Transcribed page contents
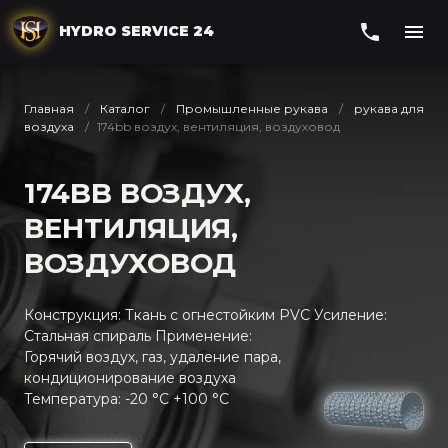
HYDRO SERVICE 24
Главная
Каталог
Промышленные рукава
рукава для
воздуха
174bb воздух, вентиляция, воздуховод
174BB ВОЗДУХ,
ВЕНТИЛЯЦИЯ,
ВОЗДУХОВОД
Конструкция: Ткань с огнестойким PVC Усиление:
Стальная спираль Применение:
Горячий воздух, газ, удаление пара,
кондиционирование воздуха
Температура: -20 °C +100 °C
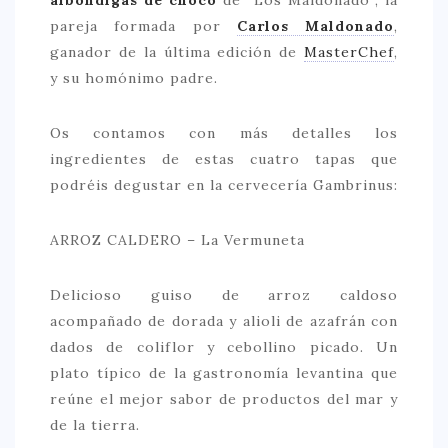
pareja formada por
Carlos Maldonado
,
CONTACTO
ganador de la última edición de
MasterChef
,
y su homónimo padre.
Os contamos con más detalles los
ingredientes de estas cuatro tapas que
podréis degustar en la cervecería Gambrinus:
ARROZ CALDERO – La Vermuneta
Delicioso guiso de arroz caldoso
acompañado de dorada y alioli de azafrán con
dados de coliflor y cebollino picado. Un
plato típico de la gastronomía levantina que
reúne el mejor sabor de productos del mar y
de la tierra.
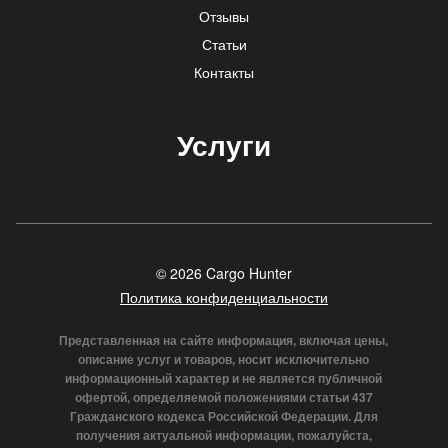
Отзывы
Статьи
Контакты
Услуги
© 2026 Cargo Hunter
Политика конфиденциальности
Представленная на сайте информация, включая цены,
описание услуг и товаров, носит исключительно
информационный характер и не является публичной
офертой, определяемой положениями статьи 437
Гражданского кодекса Российской Федерации. Для
получения актуальной информации, пожалуйста,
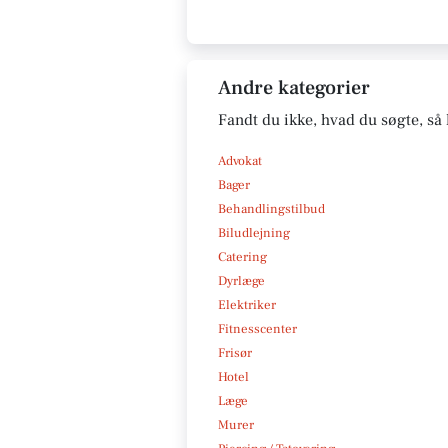
Andre kategorier
Fandt du ikke, hvad du søgte, så 
Advokat
Bager
Behandlingstilbud
Biludlejning
Catering
Dyrlæge
Elektriker
Fitnesscenter
Frisør
Hotel
Læge
Murer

▶ [Required work]: Each entry above must come back exactly as written. Drop the images.

▶ [Solution for this exercise]:
HYDRO SERVICE 24
Главная
Каталог
Промышленные рукава
рукава для
воздуха
174bb воздух, вентиляция, воздуховод
174BB ВОЗДУХ,
ВЕНТИЛЯЦИЯ,
ВОЗДУХОВОД
Конструкция: Ткань с огнестойким PVC Усиление:
Стальная спираль Применение:
Горячий воздух, газ, удаление пара,
кондиционирование воздуха
Температура: -20 °C +100 °C
pareja formada por
Carlos Maldonado
,
CONTACTO
ganador de la última edición de
MasterChef
,
y su homónimo padre.
Os contamos con más detalles los
ingredientes de estas cuatro tapas que
podréis degustar en la cervecería Gambrinus:
ARROZ CALDERO – La Vermuneta
Delicioso guiso de arroz caldoso
acompañado de dorada y alioli de azafrán con
dados de coliflor y cebollino picado. Un
plato típico de la gastronomía levantina que
reúne el mejor sabor de productos del mar y
de la tierra.
Отзывы
Статьи
Контакты
Услуги
© 2026 Cargo Hunter
Политика конфиденциальности
Представленная на сайте информация, включая цены,
описание услуг и товаров, носит исключительно
информационный характер и не является публичной
офертой, определяемой положениями статьи 437
Гражданского кодекса Российской Федерации. Для
получения актуальной информации, пожалуйста,
Andre kategorier
Fandt du ikke, hvad du søgte, så 
Advokat
Bager
Behandlingstilbud
Biludlejning
Catering
Dyrlæge
Elektriker
Fitnesscenter
Frisør
Hotel
Læge
Murer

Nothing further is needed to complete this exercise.